ASSIGNMENT A: List every person mentioned by name in the account of the Darwin exhibition below.
ASSIGNMENT B: Pick up the account of the Darwin exhibition where it ends and keep the story going.

This nightmare has nothing to do with Hubert Sauper’s brilliant documentary of the same name.
No.
‘Nightmare’ was what came to mind as I was being herded though the dark cattle chute that constitutes the American Museum of Natural History’s new blockbuster Charles Darwin exhibition.
Ruth joked that with the show’s stinging $21 admission fee, it’s no wonder America’s poor don’t believe in evolution. It’s cheaper to go to church.
Such is the power of the religious right in America that, according to a recent New Yorker article, the Darwin exhibition failed to garner a single corporate sponsor.
Yet downstairs in the same museum is the glitzy, permanent Hall of Biodiversity, funded by biotech behemoth Monsanto and open since 1998. One its most noticeable features is the giant Spectrum of Life, a schematic display that shows the diversifying of species from a common ancestor—a central principle in Darwin’s evolution theory. Nuance seems to be everything though—Monsanto can use the word ‘biodiversity’ because it reflects positively on its biotech brand but ‘Darwin,’ eighty years after the Scopes Monkey Trial, is still dirty a dirty word in America. Given this monumental handicap, it is a miracle the Darwin show happened at all. And for that at least I am grateful.
Full of good intentions, we found ourselves queueing outside the exhibit, waiting for the time slot in which we would be allowed to enter. Immediately, I realized that this was going to be one of those shows in which Taylorism triumphed over edification. It seems that almost every so-called ‘special exhibition’ put on by major museums and galleries these days is designed as an exercise in industrial operations management; the primary objective being to quickly process the maximum number of bodies, before ejecting them summarily into the gift shop waiting at the end of the assembly line.
‘Darwin’ proved to be no exception. It’s dark, chute-like architecture brought to mind something slaughterhouse diva Temple Grandin might design.
At our prescribed entry time, we were literally herded through a narrow anteroom toward the first of the glass cases. My claustrophobia kicked in and I imagined that instead of a gift shop, there might be a killing floor waiting for us at the other end, manned perhaps by Christian fundamentalists with bolt guns.
Trying to calm myself, I slipped my trusty little Canon Elph out of my pocket to try and document the mayhem.
Immediately, I was set upon by a burly guard with a shiny shaved head.
“No Pictures !!!,” he barked
OK, OK, I said . . .
We continued to be propelled forward by the human tide until thankfully the hall got a little wider. As we were milling around trying to catch a glimpse of an assemblage of stuffed finches and a disconsolate looking iguana in a terrarium, I heard a high school girl complaining to her teacher that she just ‘didn’t get it!’
The guards continued to wade pugnaciously through the crowd, swooping in on anyone who dared pull out a camera or even a cell phone. It was as if they had been warned that Darwin’s theory was so dangerous, it couldn’t under any circumstances be allowed to leak out beyond the building. Which was surprising, because there really weren’t any artifacts on display that could in any way be construed as controversial. It was all very low key, almost to a fault.
I dislike photography bans in public institutions at the best of times, so I was determined to beat this one, particularly since Darwin’s ideas are so important to our modern intellectual commons. As long as I wasn’t using a flash, what harm could it do?

GIVEN ENTRIES:
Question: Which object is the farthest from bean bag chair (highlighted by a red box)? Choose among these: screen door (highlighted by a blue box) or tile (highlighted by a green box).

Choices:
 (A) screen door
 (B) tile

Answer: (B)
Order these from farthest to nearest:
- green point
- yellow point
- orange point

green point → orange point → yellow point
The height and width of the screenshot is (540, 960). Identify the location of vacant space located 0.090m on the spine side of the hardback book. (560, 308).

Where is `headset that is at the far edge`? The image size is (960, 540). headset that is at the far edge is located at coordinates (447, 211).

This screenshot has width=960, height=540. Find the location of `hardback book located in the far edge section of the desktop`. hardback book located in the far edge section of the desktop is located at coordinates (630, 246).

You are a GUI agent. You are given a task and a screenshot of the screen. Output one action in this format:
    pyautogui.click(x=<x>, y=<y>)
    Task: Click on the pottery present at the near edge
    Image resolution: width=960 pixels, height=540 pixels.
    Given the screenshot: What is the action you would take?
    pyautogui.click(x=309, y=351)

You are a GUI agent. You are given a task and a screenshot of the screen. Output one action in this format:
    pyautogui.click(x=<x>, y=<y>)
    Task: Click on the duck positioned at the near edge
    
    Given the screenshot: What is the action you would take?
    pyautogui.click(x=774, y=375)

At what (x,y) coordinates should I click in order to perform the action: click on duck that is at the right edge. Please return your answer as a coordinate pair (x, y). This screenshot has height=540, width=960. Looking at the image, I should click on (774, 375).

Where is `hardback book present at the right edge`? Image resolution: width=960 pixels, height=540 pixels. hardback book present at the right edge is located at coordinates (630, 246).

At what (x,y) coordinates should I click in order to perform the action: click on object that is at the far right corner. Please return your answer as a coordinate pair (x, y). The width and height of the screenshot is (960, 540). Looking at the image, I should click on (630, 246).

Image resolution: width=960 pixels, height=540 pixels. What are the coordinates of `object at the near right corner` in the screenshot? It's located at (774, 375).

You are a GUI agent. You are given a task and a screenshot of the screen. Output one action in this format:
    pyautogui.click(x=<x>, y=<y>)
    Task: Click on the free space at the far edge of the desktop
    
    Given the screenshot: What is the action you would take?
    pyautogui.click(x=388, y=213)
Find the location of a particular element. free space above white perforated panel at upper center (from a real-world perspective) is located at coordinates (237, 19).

WRITTEN ANSWER A:
Hubert Sauper
Charles Darwin
Ruth
Temple Grandin

WRITTEN ANSWER B:
But it became a moot point. The displays were so woefully under-lit that I abandoned my plan, snagging only one more grainy image. It was however, what I had come to see— a page from one of Darwin’s original notebooks; a tree-like cladogram, in which a number of species evolve from a common ancestor, diversifying in a pattern of adaptive radiation. This simple sketch might well depict the exact moment of Darwin’s great epiphany. He had scrawled the words “I think” above and to the left of the little tree, in a heartbreaking gesture of tentativeness. Oddly, this caption is hidden in the photo I took, obscured by a stray reflection from an overhead light. No matter though, seeing it for real was worth the price of admission.
A half hour after I gave up on any further photography, a female guard confronted me, demanding to know if I had taken any pictures.
No, I lied, reflexively .
What else could I do?
I was after all in a nation that had declared unambiguous war on journalists. Perhaps, while I wasn’t looking, a corporation had bought the rights to the theory of evolution and I was about to get sued for infringement of copyright. She looked at me askance before lumbering away. I knew I would continue to be watched.
Things were a little more genteel in Darwin’s day.
I was touched by the exchange of letters between Darwin and Alfred Russel Wallace, the theory of evolution’s lesser known co-creator, whose life as an itinerant butterfly collector seemed to consist of an endless morass of tropical fevers and shipwrecks. Both men went to great lengths to give each other credit for their ideas, so much so that in one letter Wallace expresses his “pain and regret” that Darwin withheld his own paper on evolution, so that Wallace could be given the opportunity to co-present his paper with him in front of the Royal Society.
Darwin later wrote to Wallace:

I hope it is a satisfaction to you to reflect—and very few things in my life have been more satisfactory to me— that we have never felt any jealousy toward each other . . .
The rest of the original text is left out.